From these, it is clear that by this time the society has changed, new ideas and thoughts have come into being, the rituals and worship also have developed into new patterns even though the strong worship of Mother Goddess's influence carried on. In olden days in Kerala, temples were known as Kavu's or groves. But by 7th or 8th centuries, strong temples with stone and wood started developing in Kerala. Scholars are of the opinion that this is the time the Devadasi cult also would have been introduced in the temples of Kerala.
Chandanam is another item in the Desi repertoire. In the course of the performance the danseuse with receptacle containing sandal wood paste (made up to the correct consistency and scented) in her hand, dances her way into the audience and places a ceremonial mark with the sandal paste on the foreheads of those who offer donations of money. This was the Chandanam performed during 1930's and was considered as a very corrupt dance of those days. But a detailed study on this aspect gives many clues to establish that some ritualistic aspect was connected with this item. For example in many ritual dances of Kerala, especially connected with the Kavu culture, at the end of the performance the person who acts like the goddess finally gives Prasadam and in return the devotees give Kanikka / Dakshina to the actor or dancer who enacts the Devi / Kurathy. Ritualistic elements like this later on lost its divinity and became very deteriorated.

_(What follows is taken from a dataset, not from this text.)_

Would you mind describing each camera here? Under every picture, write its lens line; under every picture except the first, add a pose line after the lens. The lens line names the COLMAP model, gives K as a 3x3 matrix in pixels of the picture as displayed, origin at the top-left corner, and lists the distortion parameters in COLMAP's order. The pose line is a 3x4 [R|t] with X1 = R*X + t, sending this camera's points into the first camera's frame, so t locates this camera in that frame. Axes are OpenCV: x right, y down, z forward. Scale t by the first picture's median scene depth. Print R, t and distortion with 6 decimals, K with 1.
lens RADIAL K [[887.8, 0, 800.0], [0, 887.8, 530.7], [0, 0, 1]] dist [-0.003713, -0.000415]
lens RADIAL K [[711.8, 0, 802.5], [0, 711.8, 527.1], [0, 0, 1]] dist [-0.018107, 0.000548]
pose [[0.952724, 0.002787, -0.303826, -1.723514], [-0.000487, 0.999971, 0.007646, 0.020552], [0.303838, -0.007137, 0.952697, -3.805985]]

The song talks about the great magical power of the chandanam or sandal paste, how it could be used to get rid of fever, love sickness etc.
Kurathiyattam is still a ritual dance form in many temples of Kerala. And the major portions are the same as the above mentioned items Poli, Easal, Chandanam, and Kurathy. So what we could gather from all these is that when the Devadasi tradition came to Kerala, it became a part of the dance form of the danseuses of Kerala of that age. Later on due to social reasons, the Devadasi system went out of the temple but Kuratiyattam, our old ritualistic dance is still a part of the temple rituals in Kerala especially during yearly festivals.

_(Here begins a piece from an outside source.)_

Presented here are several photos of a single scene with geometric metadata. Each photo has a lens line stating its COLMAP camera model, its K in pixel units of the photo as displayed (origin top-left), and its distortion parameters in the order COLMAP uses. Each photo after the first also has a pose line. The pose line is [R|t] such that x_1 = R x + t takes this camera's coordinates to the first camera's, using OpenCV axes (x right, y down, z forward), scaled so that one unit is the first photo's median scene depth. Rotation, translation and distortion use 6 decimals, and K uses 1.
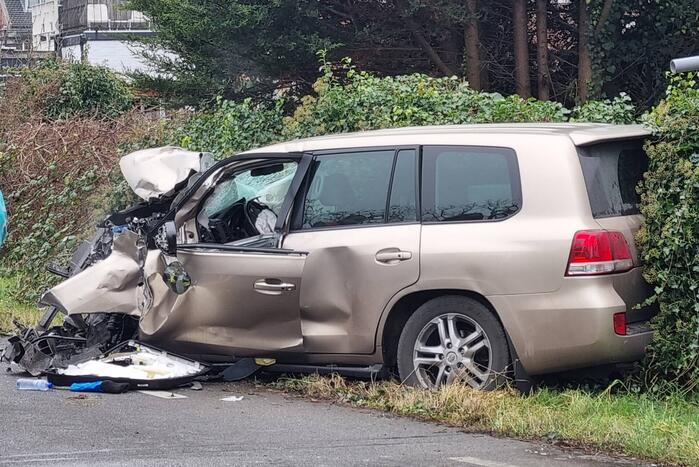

This gives a rough idea of the origins of Mohiniyattam and its development through the centuries. The findings and studies might help to understand the development of the female dance forms of Kerala at various stages, from the Kavu cult to the present day temple culture.
Natana Kaisiki, the Mohiniyattam Dept. of Natana Kairali, Irinjalakuda
The three items yet to be ready are Kurathy, Mukkuthy and Kummy. Among these Kurathy is almost ready and practices are going on in the Natana Kaisiki Mohiniyattam Kalari. The Kurathy item is very old, Vari Kuthu for example.
As far as Mukkuthy is considered, studies are still going on and some of the spiritual gurus are of the opinion that searching for the Mukuthy has some inner meaning and also connected with the nose ring of the Goddess. One of the gurus said this could be the beginning of the Jeevatma Paramatma concept because moksha is compared to muthu or a precious stone. Due to decadence of the art form, the inner meaning and divine connection is lost. To bring back the traditional values a thorough study is needed.
Nirmala Paniker is the director of Natana Kaisiki, the institute dedicated to the research and revival of Mohiniattam. She is a Mohiniattam and Nangiarkoothu exponent and a scholar. She has written several books, including Mudras in Kathakali, and Classical Dance Tradition in Nangiars. She and her husband G Venu have recorded the elaborate hand gestures and eye expressions of the dance forms in dance notation and on video, and researched their origins and interpretations in Vedic and Agamic literature.